Could it be that androgynous, industrial-strength macho girls will become role models for women in the second decade of the 21st century?
Later this month, on July 23, Angelina Jolie opens nationwide with the pumped-up thriller "Salt," a spy action-drama a la Jason Bourne, with high-speed pursuits, nasty spills, and little sex. Jolie has been doing the action-hero thing for some time ("Lara Croft"), but this one is a little different. This one turns up the volume.
In an illuminating vignette in an interview with Vanity Fair in the August 2010 issue, Jolie tells how she got the part. Amy Pascal, co-chairman of Sony Pictures, asked Jolie if she wanted to play a Bond girl. Jolie said, "No, I'm not comfortable with that, but I would like to play Bond.'' About a year later, Pascal called her back and said, "I think I found it.'' It was the script for "Salt."
It was developed with Tom Cruise in mind, but after he declined the role because it was too similar to his "Mission Impossible" movies, the part was offered to Jolie. They changed the character's name from Edwin to Evelyn, and while the male character had a child, Evelyn Salt will have none because a woman in such a dangerous job would have no children. Sheer size was a problem, too, since Jolie is not a big woman, so they "made her meaner than a guy, and dirty,'' Jolie said.
Like Salander.
There's no telling how long the Salander cult will last. Fads and trends come and go with the weather, but this one seems to have more staying power. A good gauge is the huge success of the books and the modest success of the Swedish film adaptations of "The Girl With the Dragon Tattoo" and "The Girl Who Played With Fire," playing now in art houses in New York, Los Angeles and other large cities.
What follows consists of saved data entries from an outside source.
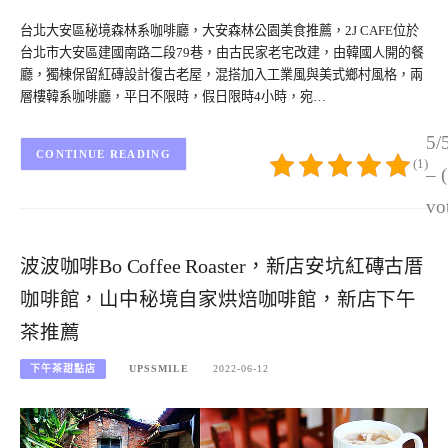
台北大安區秘境森林系咖啡廳，大安森林公園美食推薦，2J CAFE位於
台北市大安區建國南路二段79巷，由古民家老宅改建，由韓國人開的餐
廳，獨棟保留紅磚設計復古老屋，混搭加入工業風與美式鄉村風格，兩
層樓韓系咖啡廳，平日不限時，假日限時4小時，宛…
5/
CONTINUE READING
(1)
– 
vo
波波咖啡Bo Coffee Roaster，新店安坑紅磚古厝
咖啡館，山中秘境自家烘焙咖啡館，新店下午
茶推薦
下午茶甜點店
UPSSMILE
2022-06-12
But the buzz in Hollywood is the real test, and it's getting louder. David Fincher ("Zodiac," "The Curious Case of Benjamin Button") will direct his own adaptation of the "Girl" books. "Twilight's" Kristen Stewart, "Juno's" Ellen Page and "Education's" Carey Mulligan are in the mix for the Salander role, according to The Guardian, though other reports say Fincher is looking for an unknown face.
When it comes to the Blomkvist role, it's the male elite: George Clooney, Johnny Depp, Brad Pitt and Daniel Craig ("007"), with Craig leading the pack.
It's a long wait for Hollywood.
And now that the last English-language installment of the trilogy is in bookstores, flying off the shelves, we can only hope that the unfinished manuscript Stieg Larsson left in his laptop will be completed by his longtime partner, Eva Gabrielsson, and bring us news of Lisbeth Salander.